Tuesday, February 28, 2017

Piper PA-28-181 Archer III, N309PA: Accident occurred February 27, 2017 at Phoenix Deer Valley Airport (KDVT), Arizona

Aviation Accident Final Report - National Transportation Safety Board: https://app.ntsb.gov/pdf

Additional Participating Entity: 
Federal Aviation Administration / Flight Standards District Office: Scottsdale 

Docket And Docket Items - National Transportation Safety Board: https://dms.ntsb.gov/pubdms

Aviation Accident Factual Report -  National Transportation Safety Board:  https://app.ntsb.gov/pdf

Bird Acquisition LLC: http://registry.faa.gov/N309PA

NTSB Identification: GAA17CA166
14 CFR Part 91: General Aviation
Accident occurred Monday, February 27, 2017 in Phoenix, AZ
Probable Cause Approval Date: 05/15/2017
Aircraft: PIPER PA28, registration: N309PA
Injuries: 3 Uninjured.

NTSB investigators used data provided by various entities, including, but not limited to, the Federal Aviation Administration and/or the operator and did not travel in support of this investigation to prepare this aircraft accident report.

The flight instructor reported that, during an introduction to soft-field takeoffs lesson, upon switching to the tower frequency, he and his student received the updated wind and altimeter setting.
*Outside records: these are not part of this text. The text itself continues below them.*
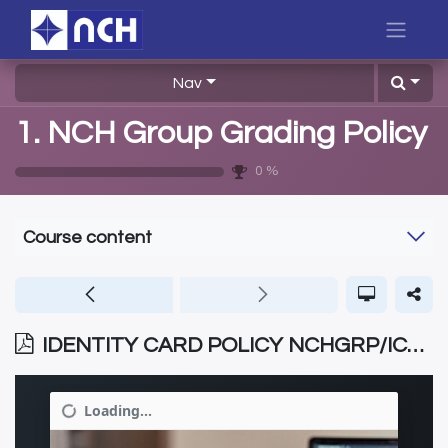
Nav
1. NCH Group Grading Policy
0
%
Course content
IDENTITY CARD POLICY NCHGRP/ICP/006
He noted that the wind was a “rear quartering crosswind” and that “I have done these before so thought I would be fine, though in retrospect [it’s] been a long time since I have done [a takeoff] with similar conditions.” During the takeoff, he held the yoke back with right aileron, and as the airplane began to lift off, he reduced back pressure on the yoke. After becoming airborne, the airplane drifted to the right and then settled back on the runway. He added more right aileron, rudder, and “back elevator,” which reduced his forward visibility. The airplane became airborne again about 45 knots and drifted to the right of the runway centerline. He reduced power, landed, and came to a stop off the right side of the runway. The airplane was taxied back to parking with no further incident. 
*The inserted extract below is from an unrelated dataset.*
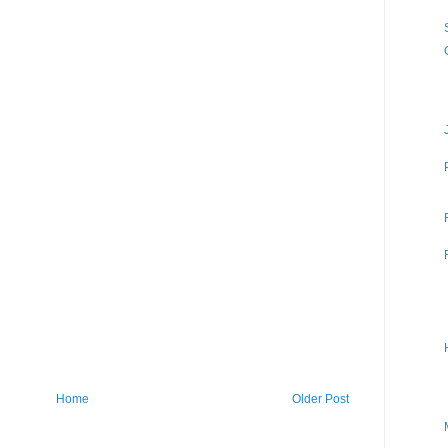
Home
Older Post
A postaccident examination revealed that the airplane sustained substantial damage to the rear carry-through wing spar.

The chief flight instructor reported that there were no preaccident mechanical failures or malfunctions with the airplane that would have precluded normal operation.
The flight instructor reported that, about the time of the accident, the wind was from 300° at 10 knots. The airplane was departing from runway 7R.

The National Transportation Safety Board determines the probable cause(s) of this accident as follows:
The flight instructor’s incorrect control inputs while taking off with a known quartering tailwind, which resulted in a loss of directional control and runway excursion.